(Data records)
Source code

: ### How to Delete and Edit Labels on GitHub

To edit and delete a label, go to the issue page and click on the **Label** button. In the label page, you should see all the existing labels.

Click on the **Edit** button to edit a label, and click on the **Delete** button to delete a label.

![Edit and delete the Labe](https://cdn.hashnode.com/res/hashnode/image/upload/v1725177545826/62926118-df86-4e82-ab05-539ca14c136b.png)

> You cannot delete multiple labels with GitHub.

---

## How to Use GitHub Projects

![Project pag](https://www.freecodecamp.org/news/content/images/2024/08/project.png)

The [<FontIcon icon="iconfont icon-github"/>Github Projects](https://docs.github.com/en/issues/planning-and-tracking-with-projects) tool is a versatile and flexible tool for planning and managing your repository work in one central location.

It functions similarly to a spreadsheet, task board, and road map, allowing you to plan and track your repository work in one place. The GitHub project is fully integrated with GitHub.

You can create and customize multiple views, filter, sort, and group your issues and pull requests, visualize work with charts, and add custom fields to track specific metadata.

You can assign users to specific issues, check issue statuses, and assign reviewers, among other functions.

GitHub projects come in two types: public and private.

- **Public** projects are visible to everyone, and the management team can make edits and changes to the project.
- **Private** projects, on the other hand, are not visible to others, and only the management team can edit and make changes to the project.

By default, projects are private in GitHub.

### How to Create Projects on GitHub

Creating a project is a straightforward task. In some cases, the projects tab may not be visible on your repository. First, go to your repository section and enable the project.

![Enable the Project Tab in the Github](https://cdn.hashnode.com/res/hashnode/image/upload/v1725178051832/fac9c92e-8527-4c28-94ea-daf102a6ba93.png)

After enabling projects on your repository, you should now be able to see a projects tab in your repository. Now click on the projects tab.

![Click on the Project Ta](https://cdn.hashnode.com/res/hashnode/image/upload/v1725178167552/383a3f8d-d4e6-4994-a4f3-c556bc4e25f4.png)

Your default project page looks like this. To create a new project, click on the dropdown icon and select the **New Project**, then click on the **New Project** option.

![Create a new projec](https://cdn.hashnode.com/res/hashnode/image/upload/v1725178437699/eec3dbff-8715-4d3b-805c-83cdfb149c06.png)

-- ACTION ITEM --
The response consists of the lines above that contain "hashnode".

-- TASK SOLUTION --
![Edit and delete the Labe](https://cdn.hashnode.com/res/hashnode/image/upload/v1725177545826/62926118-df86-4e82-ab05-539ca14c136b.png)
![Enable the Project Tab in the Github](https://cdn.hashnode.com/res/hashnode/image/upload/v1725178051832/fac9c92e-8527-4c28-94ea-daf102a6ba93.png)
![Click on the Project Ta](https://cdn.hashnode.com/res/hashnode/image/upload/v1725178167552/383a3f8d-d4e6-4994-a4f3-c556bc4e25f4.png)
![Create a new projec](https://cdn.hashnode.com/res/hashnode/image/upload/v1725178437699/eec3dbff-8715-4d3b-805c-83cdfb149c06.png)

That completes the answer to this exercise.